Moçambique tem dinheiro para 5,5 meses sem apoio de doadores, diz BM

Moçambique dispõe de reservas internacionais líquidas de 1,3 mil milhões de euros, capazes de pôr o país a funcionar durante 5,5 meses, mesmo perante o atraso dos doadores no desembolso dos apoios, informa o Banco de Moçambique.
Contrariamente ao que tem sido habitual, os doadores ainda não disponibilizaram os apoios ao Orçamento Geral do Estado, prometendo fazê-lo a partir de Abril.
A comunicacão social moçambicana tem referido nos últimos dias que os doadores condicionam os seus desembolsos a um compromisso do Governo em matérias como reforma da legislação eleitoral, aprovação de uma lei sobre conflito de interesses e despartidarização do Estado (o sublinhado é meu).
Confrontado pelos jornalistas sobre a capacidade do Governo de sobreviver sem o apoio da comunidade internacional, o governador do Banco de Moçambique, Ernesto Gove, afirmou que "o país está a funcionar normalmente através de duodécimos e de recursos internos.
Os investimentos e despesas que era suposto realizar a esta altura do ano estão a ser feitos". Gove enfatizou no entanto que os recursos internos precisam de "ser suplementados" com as ajudas externas, para que se alcancem os principais objectivos, principalmente o combate à pobreza.
Nessa perspectiva o Governador do Banco de Moçambique considerou o diferendo com os doadores "perfeitamente ultrapassável", antevendo "um entendimento".
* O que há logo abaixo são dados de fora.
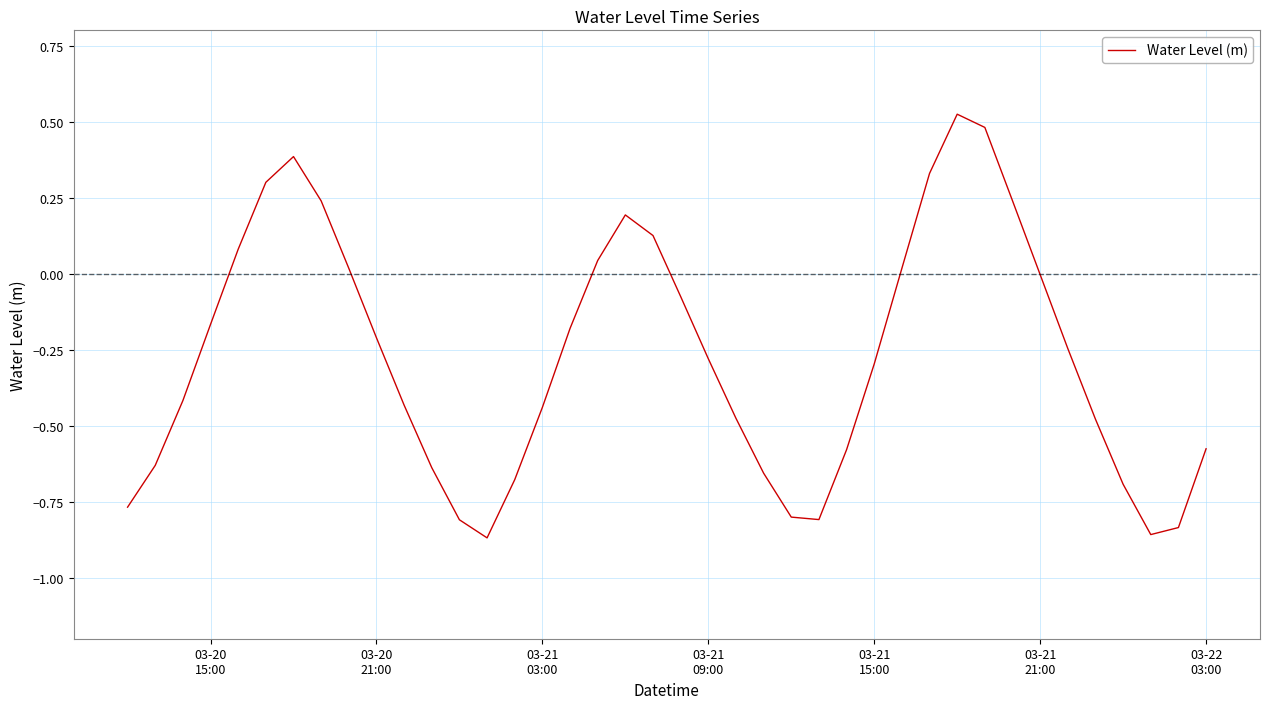

What is the difference between the maximum and minimum values?

1.4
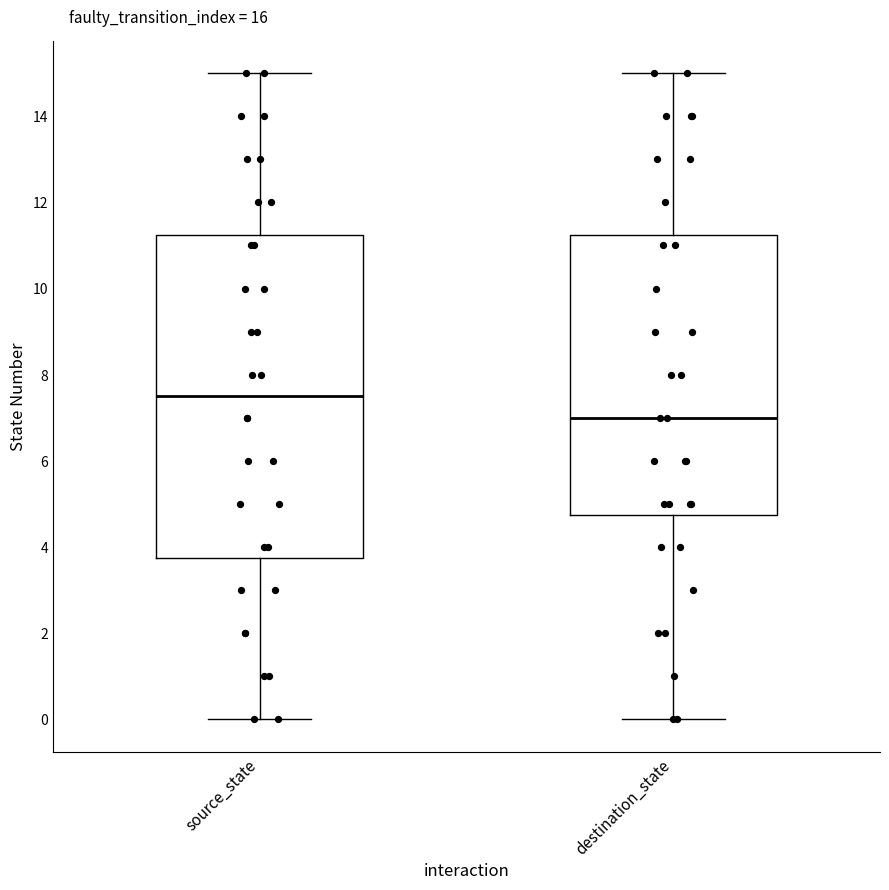

Which box's median line is the highest?

source_state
Fonte: Rádio Mocambique (10.03.2010)

Reflectindo:

1. Para alguns se o país tem dinheiro para 5,5 meses para sobreviver sem apoio da comunidade internacional é muito, mas para mim (ainda bem que não sou economista) isto é grave para um país independente e soberano há já mais de 34 anos. É ainda grave para um país que nos últimos 17 anos se beneficiou muito da ajuda externa e há cinco anos se beneficiou de alívio da dívida externa. Por tudo isto, não acho ter havido alguma prestacão de contas ao povo moçambicano e agora sabemos que só podemos sobreviver em 5,5 meses. Não estamos perante uma prova da tese de James Shikwati e Dambasa Moyo? Penso que nós mocambicanos precisamos de saber em que coisas fúteis que expende o dinheiro, tanto as receitas nacionais como as ajudas externas. E será que não sabemos?
2. Um outro aspecto, é sobre a despartidarizacão do Estado, afinal o que a Frelimo tem medo ao não largar o osso, isto é o Estado? No seu documento ao G19, assinado por Aiuba Cureneia, o governo da Frelimo não toca esta problemática que está a criar um mal estar entre os moçambicanos e que ultimanente foi atiçado pelos discursos de Filipe Paúnde e Itai Meque.
3. Mais um aspecto que julgo não ter nada a ver com a lei eleitoral é o facto do silêncio quanto aos crimes eleitorais por um lado. Por outro, as trafulhices da CNE e mesmo do Conselho Constitucional que foram sem dúvidas engendradas pelo partido no poder não foi por lacunas na lei eleitoral. Nós que não somos juristas sabíamos interpretar a actual lei que os juristas ligados ao poder. Porquê? E porquê será que o Conselho Constitucional veio a dar-nos (nós leigos a lei) razão, veio dar razão ao Observatório Eleitoral só depois de consumado as pretensões? Será desta vez (quando reformada) que se respeitarão os princípios democráticos.